I have seen organizations with hideous, and I do mean hideous graphic design and corporate branding doing 9 million annually with fortune 500 clients based solely on the strength of their marketing message. (I’m talking about datasheets literally created and printed directly from PowerPoint here.) I have likewise seen companies with incredibly slick designs selling absolutely nothing because the copy on their website and in their marketing collaterals simply does not communicate any value, continuity, or even demonstrate an understanding of their target audiences needs.
I am a very strong proponent of professionally designed branding and image, but without the marketing message as the seed for this branding, and as the legs to carry it to a sale, it is worthless.
Graphic design work: corporate logo (and branding), datasheets and product slicks, websites, business cards and more can be outsourced to independent freelance designers. Specify in detail the image you are trying to convey and they can produce it, at a fraction of the cost if sourced through a creative house.
A logo can be accomplished for $500.00 or less.
A datasheet (if you write the copy) can be accomplished for less than $1,500.00.
Webpage templates (and you need maybe 4 templates for a startup website) can be sourced for as little as $500.00 per template.
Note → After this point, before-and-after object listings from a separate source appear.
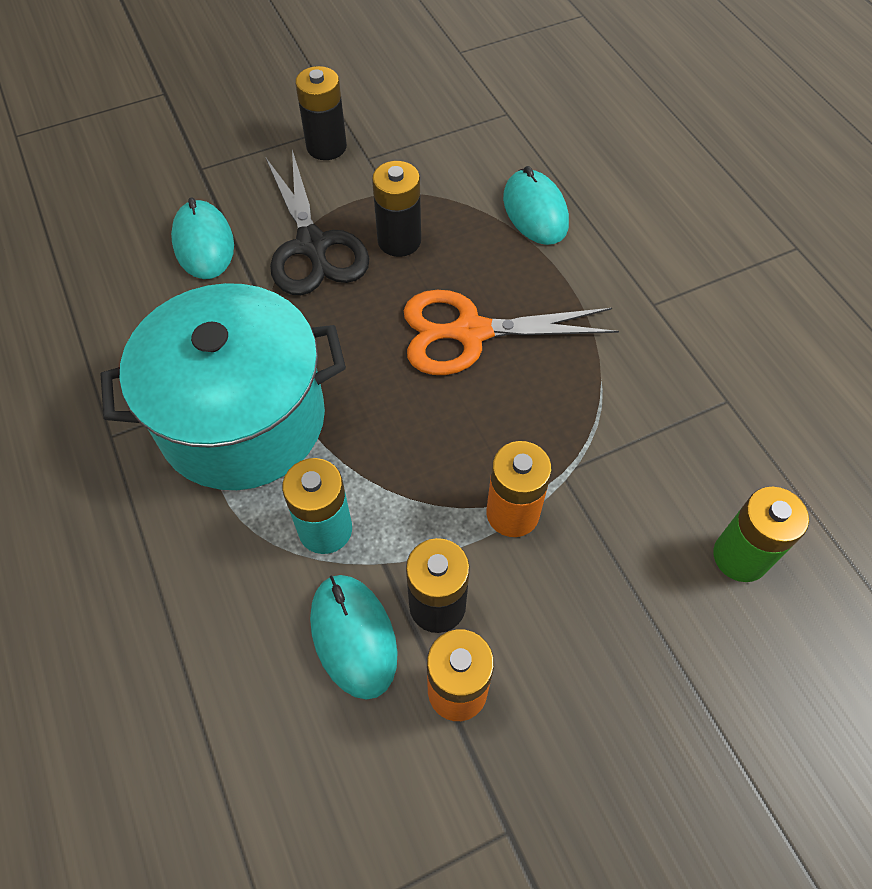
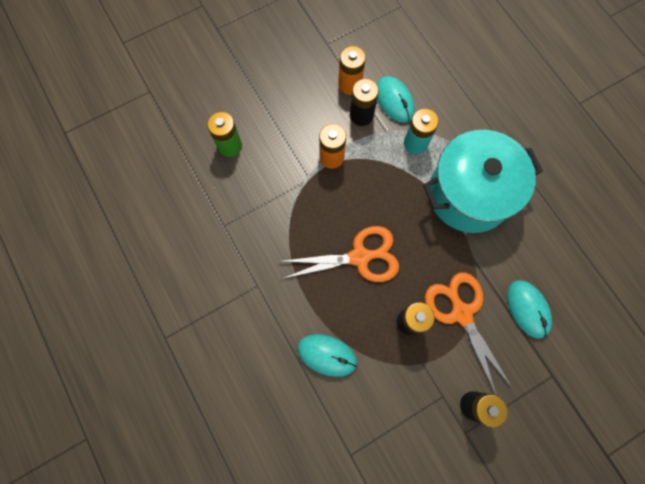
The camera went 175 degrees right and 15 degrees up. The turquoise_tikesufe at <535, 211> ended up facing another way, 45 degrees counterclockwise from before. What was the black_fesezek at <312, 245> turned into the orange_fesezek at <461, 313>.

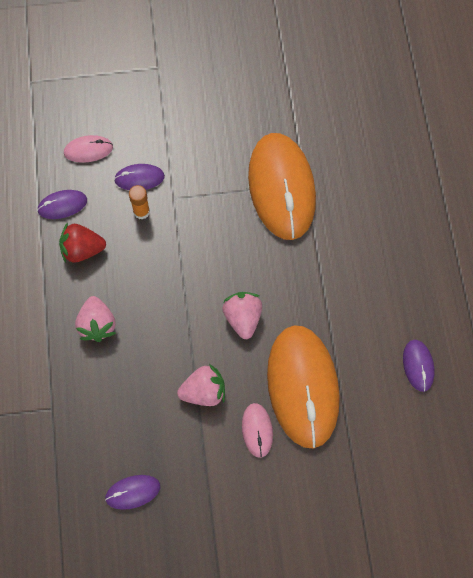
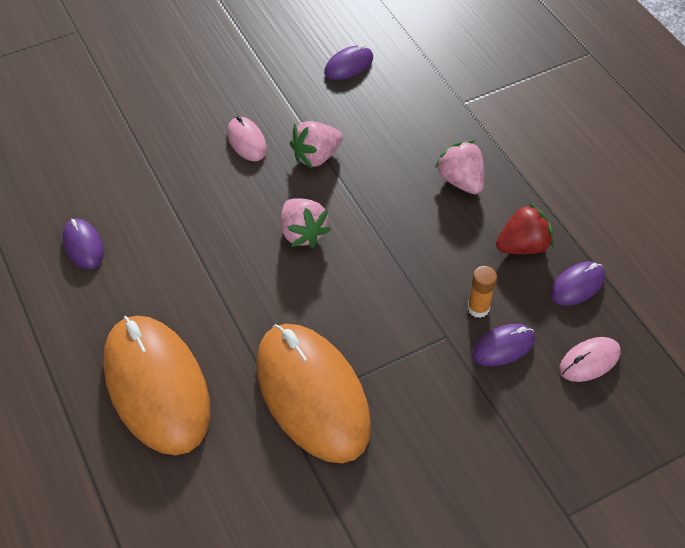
The camera went 160 degrees right and 15 degrees down. The orange_tikesufe ended up elsewhere, having gone from <303, 386> to <156, 386>.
Then adding pages to the site should be a matter of sourcing a couple new images and dropping in content. If outsourced to an independent new pages from templates could cost in the area of $100 – $200 and less if no new graphics are required.
Compare those costs to what a creative or advertising agency quotes.
The most critical talent for you to find early on is someone who understands your product and its unique value in the industry and can clearly bear that out through product positioning and solid copy. Everything else can be outsourced, but this talent needs a strong and long term relationship with your company.
It takes time to learn your product and more time to craft and hone the message.
Best Regards
Go to the best local website that you like in your community, call up the design company (many times listed at the bottom of the home page) or call the company that owns the page and you are on our way.
your best bet is to have someone local so that you can work with them as they progress.. if that is not possible, then go to my website amservusa.com.. what you are asking for is what I do. I am not soliciting your business, but getting an idea from my website is alright with me.. if you want help..then email me at amservusa@cox.net.. I will caution you to be careful of whom you choose to hire. They should not ask for any upfront money and must be willing to send you some samples of their work..some of these outfits are not fit to carry out the garbage..they have no clue as to what it really takes to create something that is productive. If I were you, I would get references from them and then go see for myself if what they claim is actually true..good luck
to reiterate what JWH has said, go with a smaller company or freelancer. you will get your moeny’s worth. for more than $100,000 i got a logo that my boss ended up hating and that i can only use one version of, a web site that has been in beta mode for almost a year because of all the bugs, and instead of me being treated like the client, this company acts like I work for them. i live in a mid-sized city and there are tons of graphic designers that we now work with and do a great job for half the price of this out of town company. many of them can put together a identity/brand for you. if they don’t do web design, they can probably reccomend someone for you.